Les informations distillées par le Comité d’organisation du prix font état de ce que « l’influence nationale, régionale et mondiale de la professeure Leke a eu un impact profond sur la santé publique dans son pays natal (…) et dans toute l’Afrique ». Le jury du prix international 2024 L’Oréal-UNESCO indique que « ses réalisations font d’elle un modèle, une enseignante de premier plan et une alliée pour les jeunes femmes scientifiques ». C’est le Vert-rouge-jaune qui est ainsi honoré.

7 Prix Nobel

Comme son nom complet l’indique, le prix international 2024 L’Oréal-Unesco Pour les Femmes et la Science, récompense chaque année cinq femmes à travers le monde, « pour leurs travaux pionniers en sciences de la vie et de l’environnement ». Cinq femmes représentant chacune une des cinq régions suivantes du monde : Afrique et Etats arabes, Amérique du Nord, Amérique latine et Caraïbes, Asie et Pacifique et Europe. Cette année, le prix s’est intéressé aux « avancées face aux défis de santé publique ». Avec un focus sur le cancer, les maladies infectieuses telles que le paludisme et la poliomyélite ; et les maladies chroniques comme l’obésité, le diabète ou l’épilepsie. Les autres lauréates sont la biochimiste brésilienne Alicia Kowaltowski (Amérique latine et les Caraïbes), la généticienne canadienne Nada Jabado (Amérique du Nord), la biologiste chinoise Nieng Yan (Asie et Pacifique) et la biologiste française Geneviève Almouzni pour l’Europe. Le 28 mai prochain, les cinq lauréates recevront leurs prix au siège de l’Unesco à Paris.

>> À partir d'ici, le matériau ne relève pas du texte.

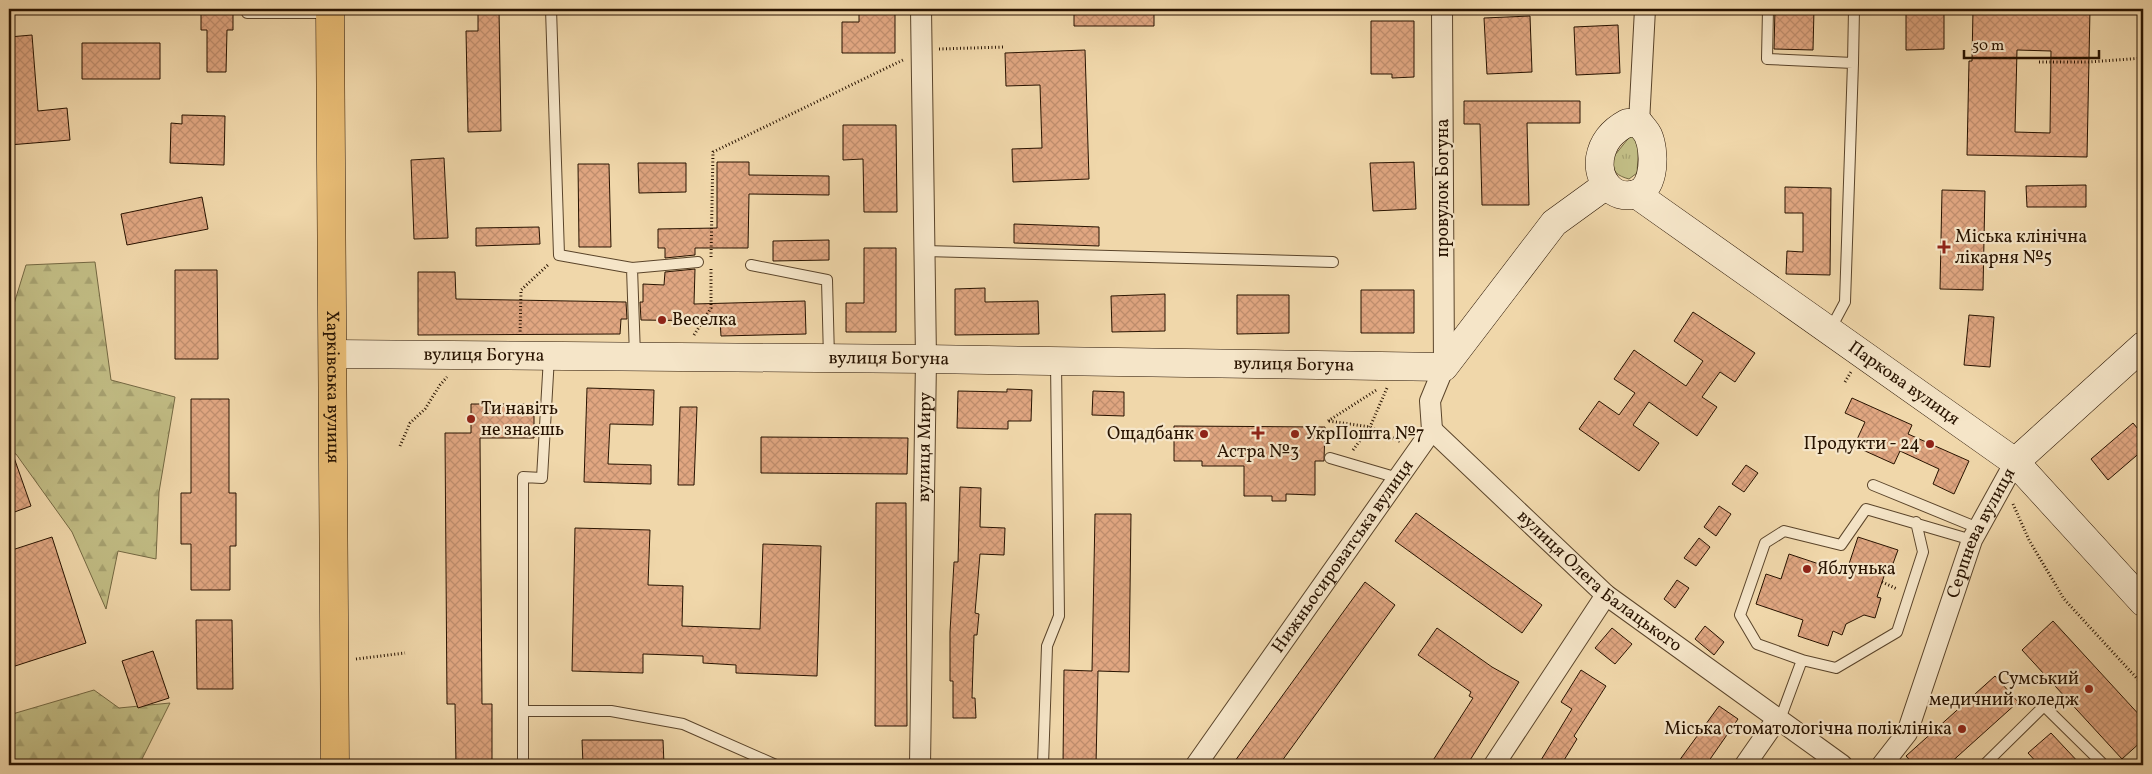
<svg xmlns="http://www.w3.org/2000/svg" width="2152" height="774" font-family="Vollkorn,serif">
<defs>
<pattern id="grass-tufts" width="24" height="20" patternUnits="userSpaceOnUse" patternTransform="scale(1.25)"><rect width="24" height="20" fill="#c1bc84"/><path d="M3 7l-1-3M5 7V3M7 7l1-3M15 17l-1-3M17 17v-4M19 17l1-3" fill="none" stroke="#a6a170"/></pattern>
<pattern id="forest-firs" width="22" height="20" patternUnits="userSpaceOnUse" patternTransform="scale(1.25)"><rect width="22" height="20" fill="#c1bc84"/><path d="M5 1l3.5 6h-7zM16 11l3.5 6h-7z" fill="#a6a170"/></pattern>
<pattern id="building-cross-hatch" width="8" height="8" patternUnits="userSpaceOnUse" patternTransform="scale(1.25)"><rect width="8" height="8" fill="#e0a681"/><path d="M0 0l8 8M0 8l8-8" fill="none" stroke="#c08e6e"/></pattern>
</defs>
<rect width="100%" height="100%" fill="#f0d7aa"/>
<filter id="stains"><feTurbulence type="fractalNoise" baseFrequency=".004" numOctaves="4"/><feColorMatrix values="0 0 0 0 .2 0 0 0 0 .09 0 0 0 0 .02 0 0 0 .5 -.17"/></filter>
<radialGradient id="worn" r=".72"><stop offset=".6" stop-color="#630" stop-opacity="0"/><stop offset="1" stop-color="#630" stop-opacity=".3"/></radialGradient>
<!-- grass -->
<path fill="url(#grass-tufts)" stroke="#746842" d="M1631,135L1639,140L1637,173L1629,179C1618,176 1612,172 1611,160Z"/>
<!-- forest -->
<path fill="url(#forest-firs)" stroke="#746842" d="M95,262L111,380L175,397L159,492L156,559L118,551L106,609L72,532L16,454L9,452V320L26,265Z
M94,690L119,708L170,703L139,765H9V715Z"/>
<!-- building -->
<path fill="url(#building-cross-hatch)" stroke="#281300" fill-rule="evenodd" d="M201,9H233V30H227L226,72H207V30H201Z
M478,9H499L501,131L468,132L466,31H478Z
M859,9H895V53H842V22H859Z
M1074,9H1154V26H1074Z
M1775,9H1814L1813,50L1774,49Z
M1906,9H1944V49L1906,50Z
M1973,9H2090L2087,157L1967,155L1969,61H1972ZM2017,50L2051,51L2050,133L2015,132Z
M1530,16L1532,72L1487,74L1484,18Z
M1371,21H1414V77L1392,78V74H1371Z
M1618,25L1620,73L1576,75L1574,27Z
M32,35L38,111L67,108L70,140L9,145V37Z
M82,43H160V79H82Z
M1085,50L1089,179L1013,182L1012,149L1042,148L1040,85L1006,86L1005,53Z
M1464,101H1580V123H1527L1529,205H1482L1480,124H1464Z
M182,115L225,116L224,165L170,163L171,123L182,124Z
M843,125H896L897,212H864L863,159L843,160Z
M444,158L448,238L414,239L411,160Z
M717,162H749V175L829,176V195L749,194L748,248H695V255L665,258V248H658V229L717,228Z
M1414,162L1416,209L1373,211L1370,163Z
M638,163H686V192L639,193Z
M578,164H609L611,247H579Z
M2086,185V207H2027L2026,186Z
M1785,187L1831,188L1830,275L1786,274L1787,251L1803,252V213H1785Z
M1942,190L1985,191L1983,290L1940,289Z
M202,197L208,229L127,245L121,214Z
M1014,224L1099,227V246L1014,243Z
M539,227L540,244L476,246V228Z
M829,240V260L773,261V241Z
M864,248H896V332H846V303H864Z
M695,269L694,304L805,301L806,334L721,336L720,321L641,320L640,302H643V284L664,285L665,272Z
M175,270H217L218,359H175Z
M418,272H455L456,299L626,302L627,319H621L620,334L418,335Z
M985,288V302L1038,301L1039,334L955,335V289Z
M1361,290H1414V333H1361Z
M1165,294V331L1112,332L1111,296Z
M1237,295H1289V333L1237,334Z
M1693,312L1755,353L1735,382L1720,372L1702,397L1717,407L1697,436L1649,402L1633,425L1659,443L1639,471L1579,429L1599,401L1619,415L1635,393L1614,379L1634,350L1686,386L1703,361L1674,341Z
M1969,315L1994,317L1990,367L1964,365Z
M587,388L654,390L653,425L610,424L608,464L651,465V484L584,482Z
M1007,389L1032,390L1031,421H1008V429L957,428L958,391L1007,392Z
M1093,391L1124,392V416L1092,415Z
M1852,398L1912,425L1908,434L1969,461L1954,494L1933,484L1939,469L1900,451L1894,464L1854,446L1865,422L1845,413Z
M191,399H229V493H236V546H230V590H191V544H181V493H191Z
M471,404H534V438H480L482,704H492V765H456L455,704H447L445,433H471Z
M680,407H697L694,485H678Z
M2133,423L2143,435V450L2108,480L2091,459Z
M1174,426L1325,427L1324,461H1315V495L1286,494V501H1272V496H1244V466H1202V461H1174Z
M761,437L908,438L907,474L761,473Z
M9,449H11L31,506L9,514Z
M1746,465L1758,473L1744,492L1732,484Z
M960,487L981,488L980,527L1005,528L1004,555L980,554L975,613L979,614L977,635H974L972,698H975L976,718H953V681H950V632L954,562H958Z
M876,503H906L907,726H875Z
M1719,506L1731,514L1716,536L1704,527Z
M1416,513L1542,605L1522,633L1395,541Z
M1095,514H1131L1129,672L1098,671L1096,765H1063L1064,670L1092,671Z
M575,528L650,530L648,585L683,586L682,626L760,629L763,544L821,546L817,676L736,673V665L703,663V656L643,654V673L572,671Z
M52,537L86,643L9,668V551Z
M1858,537L1898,550L1891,569L1887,568L1882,582L1877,597L1881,598L1875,618L1864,615L1846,624L1842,635L1833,631L1828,646L1798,636L1803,620L1756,604L1766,574L1781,579L1789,554L1846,573Z
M1699,538L1710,547L1696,566L1684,558Z
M1677,580L1689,588L1675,608L1664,599Z
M1365,582L1395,605L1279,765H1232Z
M196,620H232L233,689H197Z
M2053,621L2143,719V740L2122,759L2022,650Z
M1705,626L1724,642L1714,655L1695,639Z
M1437,628L1492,667L1519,682L1467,765H1430L1473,698L1469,696L1471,692L1418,655Z
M1612,628L1632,644L1615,664L1595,648Z
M153,651L169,698L138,708L122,661Z
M1581,670L1606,686L1574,736L1577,739L1561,765H1538L1572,709L1561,702Z
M1995,676L2018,702L1948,765H1914L1906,756Z
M1719,706L1738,719L1706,765H1676Z
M2051,733L2081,765H2039L2028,753Z
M582,740H663L664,765H583Z"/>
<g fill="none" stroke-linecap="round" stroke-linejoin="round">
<defs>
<path id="lane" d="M247,9V13H329
M551,9L559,255L632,268L635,356
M1768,9L1767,59L1853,63L1845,302L1830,330
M1853,63L1854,9
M925,251L1333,262
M751,265L827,280L829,358
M632,268L698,262
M1330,458L1398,478
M1873,485L1978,528
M1802,660L1757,644L1740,615L1765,543L1784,531L1841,545L1866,509L1972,540
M523,711H611L683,724L776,765
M1777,719L1782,714L1802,660L1836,668L1897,632L1923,552L1916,522
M523,765V477L542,478L549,357
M1043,765L1047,646L1059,616L1056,362
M1984,765L2044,706L2104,765"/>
<g id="street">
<path d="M1639,123L1645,9"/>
<path id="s1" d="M1432,430L1606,595L1842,765"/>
<path id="s2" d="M920,765L926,359L921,9"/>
<path id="s3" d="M1196,765L1432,430L1430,401L1444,367L1442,9"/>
<path d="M1494,765L1606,595"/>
<path d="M1745,765L1777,719"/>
<path id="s4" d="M1882,765L1907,733L1972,540L2015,462"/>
</g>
<g id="secondary">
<path d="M1627,123H1639C1642,127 1646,131 1648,135C1655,150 1656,188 1636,194C1612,201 1597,179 1600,158C1603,141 1612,131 1627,123Z"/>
<path id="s5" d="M1636,194L2015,462L2143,602"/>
<path id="s6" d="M334,354L926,359L1444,367L1554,223L1605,186"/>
<path d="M2015,462L2143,346"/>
</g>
<g id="primary">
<path id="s7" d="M330,9L335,765"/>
</g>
</defs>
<!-- lane casing -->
<use href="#lane" stroke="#5a442a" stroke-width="12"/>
<!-- street casing -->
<use href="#street" stroke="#5a442a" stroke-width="22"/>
<!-- secondary casing -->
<use href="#secondary" stroke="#281300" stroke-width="29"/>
<!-- primary casing -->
<use href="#primary" stroke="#281300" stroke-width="29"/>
<!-- path -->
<path stroke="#281300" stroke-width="3" stroke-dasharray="1 2.5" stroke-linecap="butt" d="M939,49L1004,47
M2039,62H2088L2143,58
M711,257L713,152L905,59
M520,335L521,290L549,264
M694,335L711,308V269
M1845,382L1851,372
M1328,421L1378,389
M1329,421L1370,427L1401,442
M400,446L410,423L425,409L440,385L447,377
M1353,450L1370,427L1387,388
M2013,504L2029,540L2064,599L2143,685
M1882,582L1897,589
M356,659L405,653"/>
<!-- lane -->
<use href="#lane" stroke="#f5e5c8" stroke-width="10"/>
<!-- street -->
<use href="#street" stroke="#f5e5c8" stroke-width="20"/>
<!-- secondary -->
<use href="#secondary" stroke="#f5e5c8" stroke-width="28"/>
<!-- primary -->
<use href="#primary" stroke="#e8bc75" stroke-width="28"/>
</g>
<!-- markers -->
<g fill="#8f2418" stroke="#f5e5c8" stroke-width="2">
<path d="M1941.5 239.5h5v5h5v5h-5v5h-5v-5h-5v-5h5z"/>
<circle cx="662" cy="320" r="5"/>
<circle cx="471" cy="419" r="5"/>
<path d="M1255.5 425.5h5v5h5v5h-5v5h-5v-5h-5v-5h5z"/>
<circle cx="1204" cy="434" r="5"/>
<circle cx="1295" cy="434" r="5"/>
<circle cx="1930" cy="444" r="5"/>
<circle cx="1807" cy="569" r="5"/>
<circle cx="2089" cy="689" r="5"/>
<circle cx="1962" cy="729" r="5"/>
</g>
<g text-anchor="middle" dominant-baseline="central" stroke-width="4.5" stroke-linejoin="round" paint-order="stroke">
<!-- street labels -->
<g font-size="18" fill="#281300" stroke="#f5e5c8">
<text transform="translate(1443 188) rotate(-90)">провулок Богуна</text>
<text stroke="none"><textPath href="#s6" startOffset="150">вулиця Богуна</textPath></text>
<text stroke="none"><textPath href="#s6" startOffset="555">вулиця Богуна</textPath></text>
<text stroke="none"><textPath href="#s6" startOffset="960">вулиця Богуна</textPath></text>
<text stroke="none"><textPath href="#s5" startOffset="328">Паркова вулиця</textPath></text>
<text stroke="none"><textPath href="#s7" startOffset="378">Харківська вулиця</textPath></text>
<text stroke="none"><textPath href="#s2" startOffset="318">вулиця Миру</textPath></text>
<text stroke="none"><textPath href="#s4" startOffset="254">Серпнева вулиця</textPath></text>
<text stroke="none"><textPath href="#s3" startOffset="255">Нижньосироватська вулиця</textPath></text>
<text stroke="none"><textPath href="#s1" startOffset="226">вулиця Олега Балацького</textPath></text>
</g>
<!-- poi labels -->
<g font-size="18" fill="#281300" stroke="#f5e5c8" text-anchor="start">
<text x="1955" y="237">Міська клінічна<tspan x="1955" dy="21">лікарня №5</tspan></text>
<text x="672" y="320">Веселка</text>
<text x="481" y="409">Ти навіть<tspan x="481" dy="21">не знаєшь</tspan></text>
<text x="1194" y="434" text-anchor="end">Ощадбанк</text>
<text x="1305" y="434">УкрПошта №7</text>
<text x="1920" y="444" text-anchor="end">Продукти - 24</text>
<text x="1258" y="452" text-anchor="middle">Астра №3</text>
<text x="1817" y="569">Яблунька</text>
<text x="2079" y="679" text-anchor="end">Сумський<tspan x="2079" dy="21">медичний коледж</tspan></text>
<text x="1952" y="729" text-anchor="end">Міська стоматологічна поліклініка</text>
</g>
</g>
<!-- margin -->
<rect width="2152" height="774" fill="none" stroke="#f0d7aa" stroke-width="30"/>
<rect x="10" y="10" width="2132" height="754" fill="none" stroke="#281300" stroke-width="2.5"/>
<rect x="15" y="15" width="2122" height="744" fill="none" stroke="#281300"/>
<!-- scale -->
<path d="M1964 50v8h135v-8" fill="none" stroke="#281300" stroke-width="2.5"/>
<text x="1972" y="50" font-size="15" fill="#281300" stroke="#f5e5c8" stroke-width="4" paint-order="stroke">50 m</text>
<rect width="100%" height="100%" filter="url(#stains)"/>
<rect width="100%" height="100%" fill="url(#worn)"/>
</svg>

Selon les données de l’Unesco, « seul un chercheur sur trois dans le monde est une femme, un quart des postes scientifiques de haut niveau sont occupés par des femmes en Europe et depuis la création des Prix Nobel en sciences en 1901, seules 25 femmes ont remporté ces prix ». D’où l’engagement de l’organisme onusien aux cotés de L’Oreal pour promouvoir l’engagement des femmes dans le monde de la science. 26 ans déjà que cette aventure dure. Et parmi les lauréates, sept ont déjà obtenu un Prix Nobel.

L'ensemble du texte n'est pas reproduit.